Quando falamos em tratamento integral à saúde do idoso, precisamos olhar todos os aspectos que envolvem o cuidado daquele indivíduo, que tem necessidades diferentes de uma população mais jovem. E cada um vai ter a sua peculiaridade, entendendo que o envelhecimento é um processo heterogêneo.

Entre as recomendações para que uma pessoa idosa viva mais e viva bem, estão aspectos como: conhecer seus direitos; acesso a medicamentos; alimentação saudável; saúde bucal; prevenção de quedas; atividade física; e sexualidade. Existe algum estudo ou conceito recente a respeito de algum desses itens?

Alimentação, saúde bucal, prevenção de queda (que é questão ambiental), atividade física (que se correlaciona com envelhecimento saudável), sexualidade (que tem relação com qualidade de vida)… Tudo é uma continuação dessa atenção integral e aspectos importantes relacionados à saúde da população idosa.

Talvez a prevenção de quedas seja, de fato, algo extremamente estudado pelo impacto individual e também na saúde pública (relacionando custos com as consequências sobre os indivíduos). Seja fratura, medo de cair, necessidade internar porque caiu… – todos esses aspectos precisam ser analisados. Sabemos que 30% dos idosos acima de 60 anos e mais de 50% daqueles com mais de 80 anos caem pelo menos uma vez. Ou seja, metade dos indivíduos acima de 80 anos vai cair pelo menos uma vez no ano. E isso pode trazer consequências drásticas para a saúde dessa população. Então, quando pensamos em promoção de envelhecimento saudável, é crucial também falarmos em prevenção de quedas. E aí entra uma discussão individual e coletiva, porque temos que pensar em modificar o ambiente, todos os controles de doenças crônicas e todas as outras condições com que esse indivíduo precisa se envolver.

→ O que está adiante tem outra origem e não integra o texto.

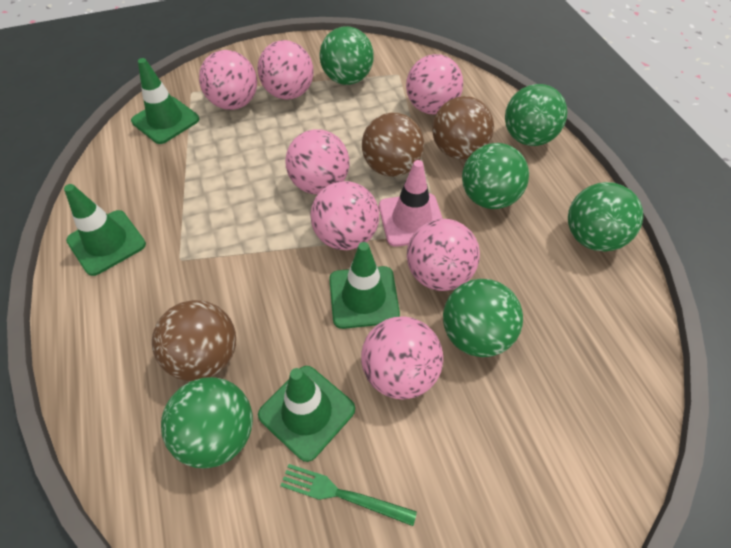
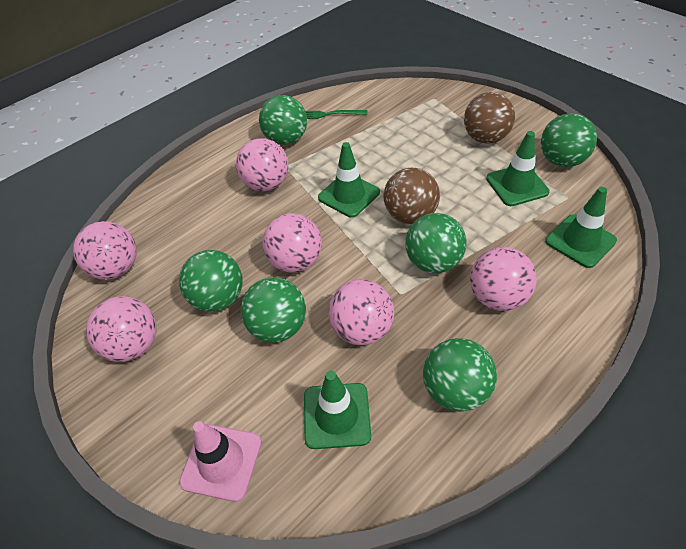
brown ball: 3 -> 2
pink ball: 7 -> 6

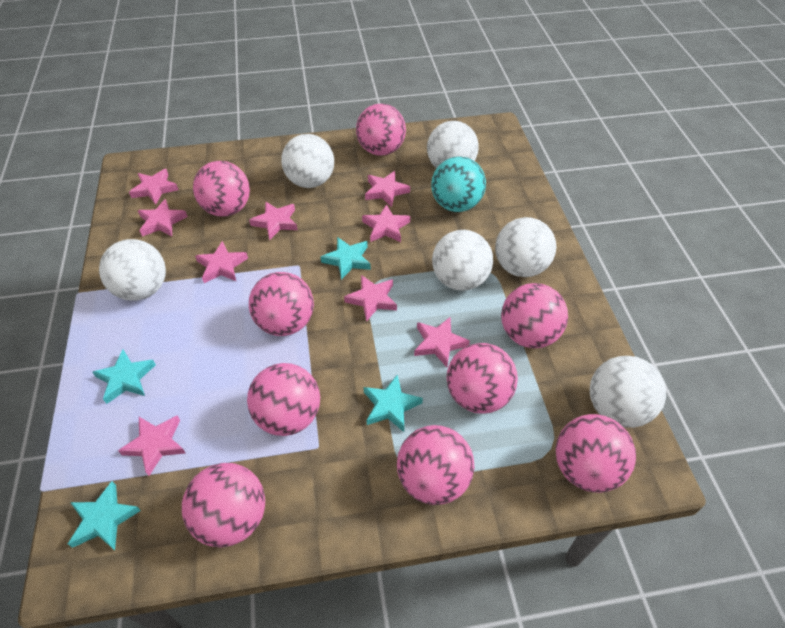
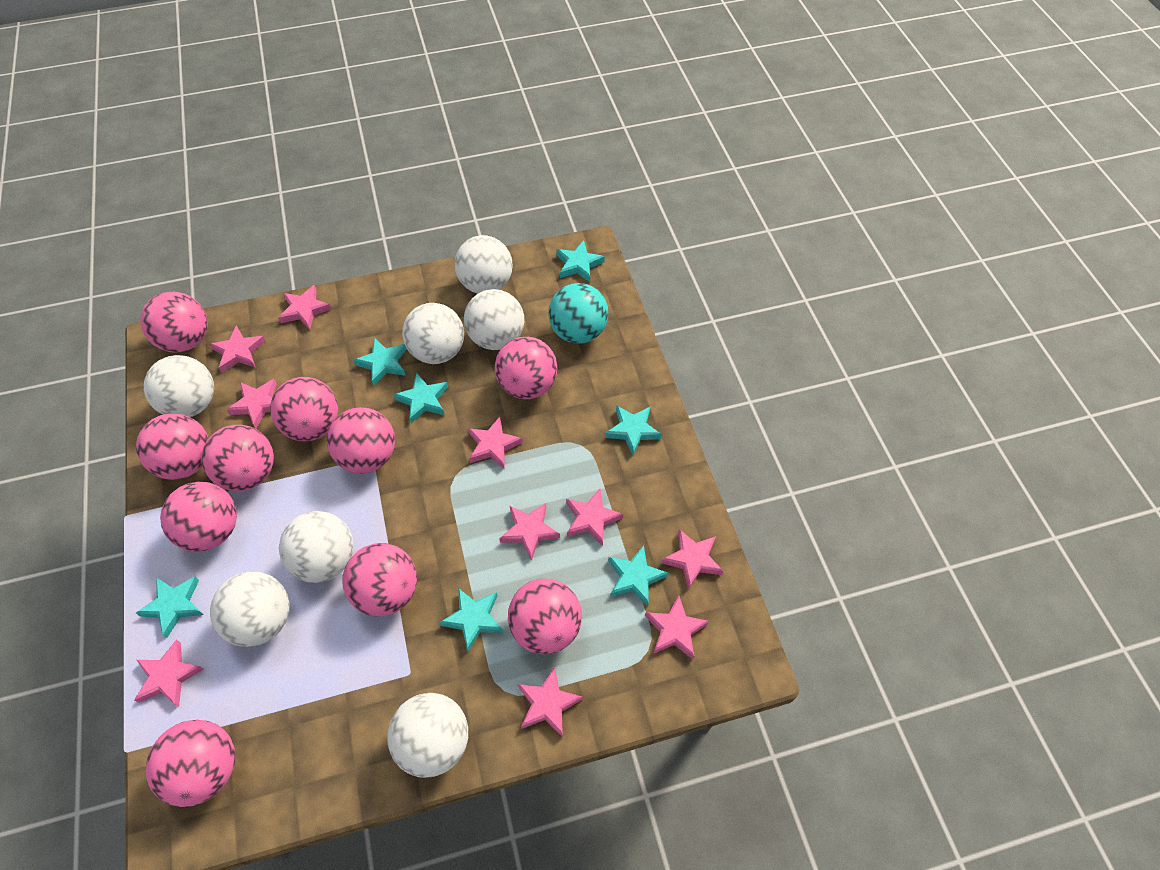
pink ball: 9 -> 10
pink star: 9 -> 10
turquoise star: 4 -> 7
white ball: 6 -> 7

Com relação à saúde emocional do idoso, que papel isso tem, do ponto de vista da geriatria, no bem-estar e na qualidade de vida?

Sabemos que as relações sociais têm um impacto profundo na saúde não só da pessoa idosa, mas na saúde e no bem-estar de pessoas de todas as idades. Isso porque o ser humano é um ser social, a unidade básica da espécie humana é a tribo. E manter conexões sociais pode enriquecer a vida de muitas maneiras. Essa necessidade de vida em comunidade é percebida de uma forma muito clara nos extremos da vida humana, a infância e a velhice. Entre os benefícios dessa conexão social, desses vínculos, podemos listar a redução do estresse e sabemos que o estresse se cola racionalmente a riscos de doenças crônicas não transmissíveis. Além disso, sabemos também que o isolamento tem efeitos negativos graves, como aumento de risco de depressão, ansiedade, demência e, inclusive, maior risco de morte. Por isso é tão importante a manutenção de conexões sociais significativas.

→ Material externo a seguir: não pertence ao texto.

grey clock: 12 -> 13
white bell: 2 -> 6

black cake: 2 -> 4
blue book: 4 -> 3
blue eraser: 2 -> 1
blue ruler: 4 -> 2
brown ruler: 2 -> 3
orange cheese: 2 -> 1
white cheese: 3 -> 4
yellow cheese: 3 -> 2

De um ponto de vista individual, o que se pode fazer para evitar o que se chama de “epidemia de doenças não transmissíveis”, como as doenças cardiovasculares, diabetes e câncer?

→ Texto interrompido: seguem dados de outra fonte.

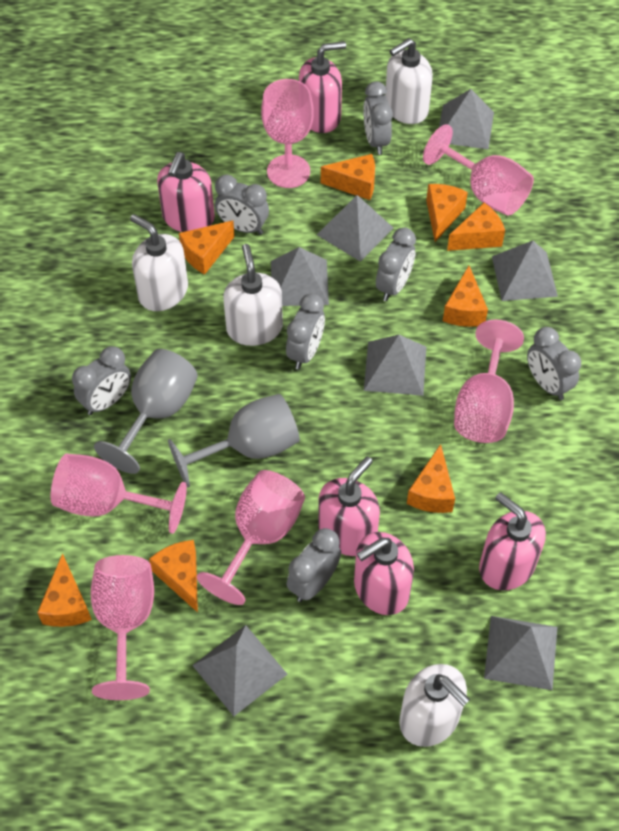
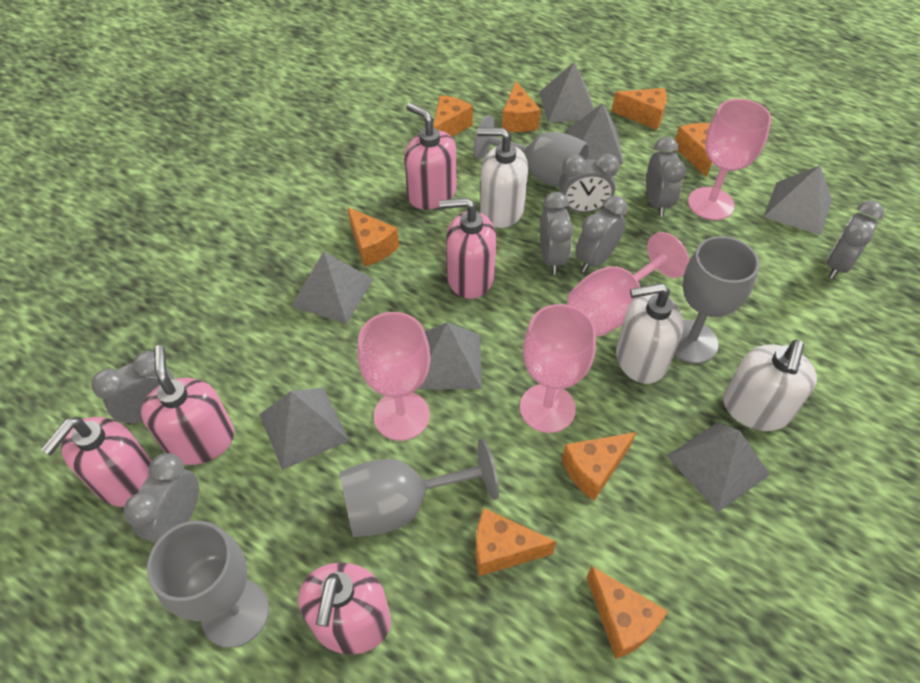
grey goblet: 2 -> 4
pink goblet: 6 -> 4
white soap dispenser: 4 -> 3

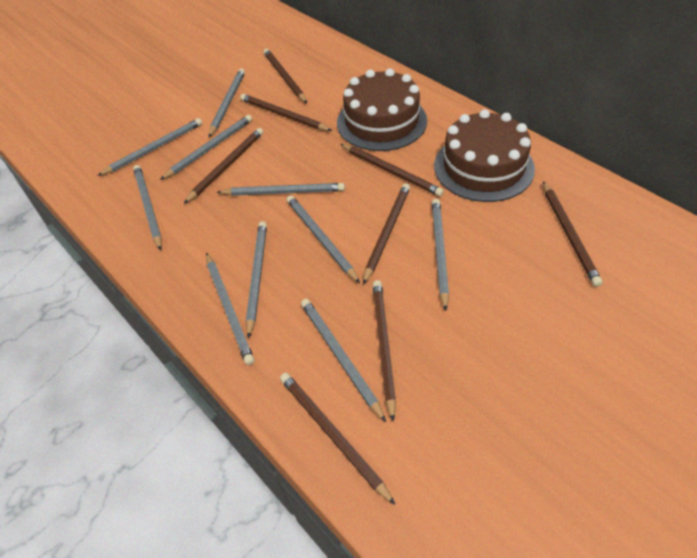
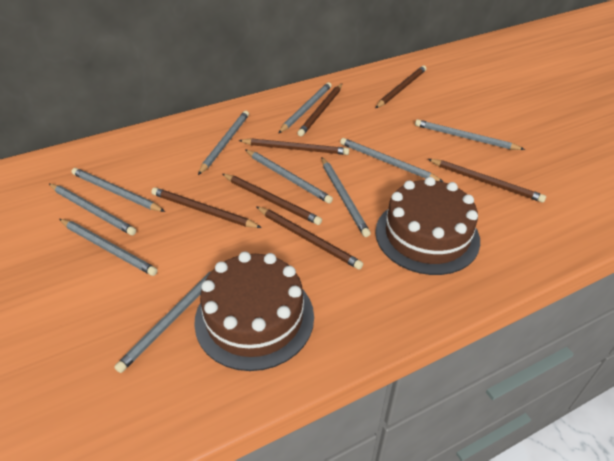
brown pencil: 8 -> 7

Quando falamos em prevenção de doenças crônicas não transmissíveis, na verdade estamos falando das mesmas medidas que discutimos acima, sobre o envelhecimento ativo e saudável. Atividade física, vínculo social, sono reparador, alimentação equilibrada, redução de estresse, consumo moderado de álcool, tabagismo – tudo isso tem correlação com a redução de doenças crônicas não transmissíveis. Ou seja, depende do estilo de vida, das escolhas diárias que vão determinar o nosso envelhecimento.